-- REQUEST 1 --
In the Newalta liquidity passage, what was the Current Ratio at September 30, 2007?
-- REQUEST 2 --
Please rewrite the Newalta liquidity passage from "At current activity" up to and including "requirement of 1.20:1.", with "bank covenant" changed to "lender covenant".
-- REQUEST 3 --
Continue the Newalta liquidity passage from the point where it stops.

-- PROVIDED PASSAGE --
──────
At current activity levels, working capital of $78.3 million is expected to be
sufficient to meet the ongoing commitments and operational requirements of the
business. The credit risks associated with accounts receivable are viewed as
normal for the industry. Despite the current natural gas drilling industry
conditions, management views the credit risk to be normal. A measure used by
the Fund as an indication of liquidity is the Current Ratio, which is defined
as the ratio of total current assets to total current liabilities. The Current
Ratio at September 30, 2007 reflected that Newalta has sufficient assets to
cover its current liabilities by 1.92 times (at December 31, 2006 and June 30,
2007 the ratio was 1.37 times and 2.04 times respectively). This ratio exceeds
Newalta's bank covenant minimum requirement of 1.20:1.
The Fund's liquidity needs can be sourced in several ways including:
funds from operations, short and long-term borrowings against Newalta's credit
facilities and the issuance of securities from treasury. Subsequent to the
quarter, Newalta announced an offering of $100.0 million of Debentures. The
proceeds from the sale of the Debentures will be used to repay outstanding
indebtedness on Newalta's credit facility. Newalta's primary uses of funds are
operational and administrative expenses, distributions, maintenance and growth
capital spending, and acquisitions.
On a per unit basis Newalta declared monthly distributions of $0.185 to
unitholders from January through September 2007 or $2.22 annually. In 2006,
monthly distributions declared were $0.165 per month from January to April and
$0.185 for the remainder of the year. The Board of Trustees has maintained the
monthly distribution of $0.185 per unit in anticipation that investments made
in 2007 will contribute to stronger results in 2008.
The following table is recommended by the Canadian Securities
Administrators as additional information to users of income fund and mutual
fund trust financial statements. It provides another perspective on the
sourcing of cash to fund distributions:

-------------------------------------------------------------------------
($000s) Q3 YTD Fiscal Fiscal Fiscal
2007 2007 2006 2005 2004
-------------------------------------------------------------------------
Cash flow generated
from operating
activities 20,446 32,501 111,963 71,732 49,718
Distributions
declared (22,526) (67,188) (75,923) (49,602) (39,659)
-------------------------------------------------------------------------
Cash excess
(shortfall) (2,080) (34,687) 36,040 22,130 10,059
-------------------------------------------------------------------------

Net earnings 17,893 37,576 75,565 46,978 36,205
Distributions
declared (22,526) (67,188) (75,923) (49,602) (39,659)
-------------------------------------------------------------------------
Net earnings
(shortfall) excess (4,633) (29,612) (358) (2,624) (3,454)
-------------------------------------------------------------------------
-------------------------------------------------------------------------

For both the third quarter and year-to-date, cash flow generated from
operating activities and net earnings were less than distributions declared.
Declared distributions and cash distributed levels are monitored and assessed
through internal forecasts which incorporate the most recent operating and
financial results, maintenance and growth capital requirements as well as
market activity and conditions. Based on this analysis, management does not
believe that the shortfalls in the table above have resulted in an economic
return of capital.
──────
-- DATA LISTING --
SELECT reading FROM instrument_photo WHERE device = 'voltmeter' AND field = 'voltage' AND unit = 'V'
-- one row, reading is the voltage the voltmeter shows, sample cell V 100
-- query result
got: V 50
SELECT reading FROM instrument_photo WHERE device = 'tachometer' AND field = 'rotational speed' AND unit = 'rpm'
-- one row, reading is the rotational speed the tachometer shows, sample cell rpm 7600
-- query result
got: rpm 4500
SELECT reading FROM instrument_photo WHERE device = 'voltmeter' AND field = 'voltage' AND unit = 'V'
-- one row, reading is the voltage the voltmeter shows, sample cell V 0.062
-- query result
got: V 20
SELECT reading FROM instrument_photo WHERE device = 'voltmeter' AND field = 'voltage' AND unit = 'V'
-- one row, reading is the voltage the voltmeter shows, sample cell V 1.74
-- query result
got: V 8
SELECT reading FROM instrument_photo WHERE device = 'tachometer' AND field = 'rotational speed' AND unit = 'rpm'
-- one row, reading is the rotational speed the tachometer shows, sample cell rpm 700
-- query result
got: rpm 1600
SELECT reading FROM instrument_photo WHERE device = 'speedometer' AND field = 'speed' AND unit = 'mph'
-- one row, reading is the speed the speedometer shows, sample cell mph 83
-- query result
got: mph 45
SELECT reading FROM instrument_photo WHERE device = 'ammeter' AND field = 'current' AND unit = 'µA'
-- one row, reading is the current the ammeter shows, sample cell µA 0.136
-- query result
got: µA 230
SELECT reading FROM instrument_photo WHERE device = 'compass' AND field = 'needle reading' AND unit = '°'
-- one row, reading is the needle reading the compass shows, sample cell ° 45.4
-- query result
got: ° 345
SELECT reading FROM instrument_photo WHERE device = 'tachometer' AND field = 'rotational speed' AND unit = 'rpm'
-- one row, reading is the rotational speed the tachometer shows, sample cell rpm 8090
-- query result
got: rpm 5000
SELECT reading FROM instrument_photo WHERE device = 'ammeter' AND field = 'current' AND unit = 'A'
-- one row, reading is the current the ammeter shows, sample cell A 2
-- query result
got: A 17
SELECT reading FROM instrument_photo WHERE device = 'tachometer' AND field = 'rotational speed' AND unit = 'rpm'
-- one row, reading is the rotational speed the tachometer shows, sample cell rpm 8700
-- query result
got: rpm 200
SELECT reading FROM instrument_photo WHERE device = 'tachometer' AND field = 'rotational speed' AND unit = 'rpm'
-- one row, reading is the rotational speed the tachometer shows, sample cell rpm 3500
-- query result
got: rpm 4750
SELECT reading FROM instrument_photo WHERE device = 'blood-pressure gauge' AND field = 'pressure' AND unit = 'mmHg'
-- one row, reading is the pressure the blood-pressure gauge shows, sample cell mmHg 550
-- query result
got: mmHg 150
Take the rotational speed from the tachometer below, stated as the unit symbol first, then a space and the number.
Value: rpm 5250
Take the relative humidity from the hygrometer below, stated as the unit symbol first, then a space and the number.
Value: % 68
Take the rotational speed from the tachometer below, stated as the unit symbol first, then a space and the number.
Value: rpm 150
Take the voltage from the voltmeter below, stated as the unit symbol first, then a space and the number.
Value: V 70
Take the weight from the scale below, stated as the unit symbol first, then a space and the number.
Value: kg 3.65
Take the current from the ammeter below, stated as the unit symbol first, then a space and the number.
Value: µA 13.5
──────
-- ANSWER SECTION 1 --
1.92 times

-- ANSWER SECTION 2 --
At current activity levels, working capital of $78.3 million is expected to be
sufficient to meet the ongoing commitments and operational requirements of the
business. The credit risks associated with accounts receivable are viewed as
normal for the industry. Despite the current natural gas drilling industry
conditions, management views the credit risk to be normal. A measure used by
the Fund as an indication of liquidity is the Current Ratio, which is defined
as the ratio of total current assets to total current liabilities. The Current
Ratio at September 30, 2007 reflected that Newalta has sufficient assets to
cover its current liabilities by 1.92 times (at December 31, 2006 and June 30,
2007 the ratio was 1.37 times and 2.04 times respectively). This ratio exceeds
Newalta's lender covenant minimum requirement of 1.20:1.

-- ANSWER SECTION 3 --
Distributions declared in excess of cash flow generated from operating
activities in the short term have been funded by drawing on the Corporation's
credit facility, the Fund's DRIP program which produced $9.6 million in
distributions that have been reinvested by unitholders year to date and cash
received through the exercise of rights by employees and directors of
$3.2 million. The net earnings shortfall is mainly attributable to
amortization and accretion expense of $29.9 million. The majority of the
assets related to this expense are funded by drawing on the fund's credit
facility in the absence of excess cash from operations. Therefore, management
expects that there will continue to be a net earnings shortfall which will
decrease as cash flow generated from operating activities increases. For a
discussion of the annual trends please refer to page 14 of the Fund's
Management's Discussion and Analysis for the year ended December 31, 2006.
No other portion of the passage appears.